The LLM response is validated against `ThemeGenerationResult`:

```python
class ThemeGenerationResult(StrictBaseModel):
    theme_name: str        # e.g., "Household Identification"
    description: str       # e.g., "Variables identifying survey clusters and households."
    example_variables: List[str]  # e.g., ["HV001", "HV002", "HV003"]
```

Structured output enforcement uses the provider's JSON Schema API when available (`response_format={"type": "json_schema", ...}`), falling back to `{"type": "json_object"}` for providers that don't support strict schema.

### LLM Provider Configuration (via litellm)

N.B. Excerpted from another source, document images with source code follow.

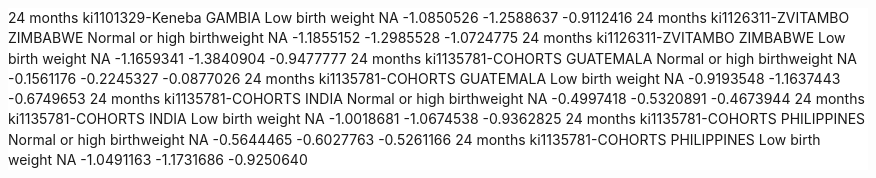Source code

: 24 months   ki1101329-Keneba           GAMBIA                         Low birth weight             NA                -1.0850526   -1.2588637   -0.9112416
24 months   ki1126311-ZVITAMBO         ZIMBABWE                       Normal or high birthweight   NA                -1.1855152   -1.2985528   -1.0724775
24 months   ki1126311-ZVITAMBO         ZIMBABWE                       Low birth weight             NA                -1.1659341   -1.3840904   -0.9477777
24 months   ki1135781-COHORTS          GUATEMALA                      Normal or high birthweight   NA                -0.1561176   -0.2245327   -0.0877026
24 months   ki1135781-COHORTS          GUATEMALA                      Low birth weight             NA                -0.9193548   -1.1637443   -0.6749653
24 months   ki1135781-COHORTS          INDIA                          Normal or high birthweight   NA                -0.4997418   -0.5320891   -0.4673944
24 months   ki1135781-COHORTS          INDIA                          Low birth weight             NA                -1.0018681   -1.0674538   -0.9362825
24 months   ki1135781-COHORTS          PHILIPPINES                    Normal or high birthweight   NA                -0.5644465   -0.6027763   -0.5261166
24 months   ki1135781-COHORTS          PHILIPPINES                    Low birth weight             NA                -1.0491163   -1.1731686   -0.9250640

The pipeline uses [litellm](https://docs.litellm.ai/) for provider-agnostic LLM calls. Any litellm-supported model string works:

```python
# Anthropic Claude (default)
augmentor = DataDictionaryAugmentor(model="claude-haiku-4-5-20251001")

# OpenAI
augmentor = DataDictionaryAugmentor(model="gpt-4o-mini")

# Google Gemini
augmentor = DataDictionaryAugmentor(model="gemini/gemini-2.0-flash")

# Local model via Ollama
augmentor = DataDictionaryAugmentor(model="ollama/llama3.1")
```

Set your API key as an environment variable:
```bash
export ANTHROPIC_API_KEY="..."
export OPENAI_API_KEY="..."
export GEMINI_API_KEY="..."
```

### Error Handling

Each cluster call is wrapped in a try/except. If the LLM call fails or the response cannot be parsed, the cluster receives a fallback theme ("Uncategorized") and execution continues. This ensures partial results are always returned even when individual calls fail—important for large dictionaries where one API error should not abort the entire run.

---

## Step 5: Output Schema

The complete augmented dictionary is represented as an `AugmentedDictionary` Pydantic model:

```python
class AugmentedDictionary(StrictBaseModel):
    dataset_id: Optional[str]                # source dataset identifier
    themes: List[Theme]                      # one per cluster
    variable_assignments: List[ThemeAssignment]  # one per input variable
    metadata: Optional[Dict[str, Any]]       # run config, model, timestamp
```

Where:

```python
class Theme(StrictBaseModel):
    theme_name: str
    description: str
    example_variables: List[str]   # 1–5 representative variable names

class ThemeAssignment(StrictBaseModel):
    variable_name: str
    theme_name: str
    cluster_id: int
```

The `metadata` field records the model name, embedding model, number of variables, number of clusters, and timestamp—ensuring run reproducibility and provenance tracking.

### Export Formats

```python
# JSON file
augmentor.export("augmented_dictionary.json")

# pandas DataFrame (variable_name, theme_name, cluster_id)
df = augmentor.to_dataframe()

# Direct Pydantic model access
result = augmentor.result
themes = {t.theme_name: t.description for t in result.themes}
```

---

## References

- [`src/ai4data/metadata/augmentation/`](../../src/ai4data/metadata/augmentation/) — Implementation
- [BAAI/bge-small-en-v1.5](https://huggingface.co/BAAI/bge-small-en-v1.5) — Default embedding model
- [LiteLLM documentation](https://docs.litellm.ai/) — LLM provider configuration
- [NADA microdata catalog](https://nada.ihsn.org/) — Source format for NSO microdata
- Reimert, R., & de Leeuw, J. (2022). "AgglomerativeClustering and Ward Linkage in sklearn." *scikit-learn documentation*.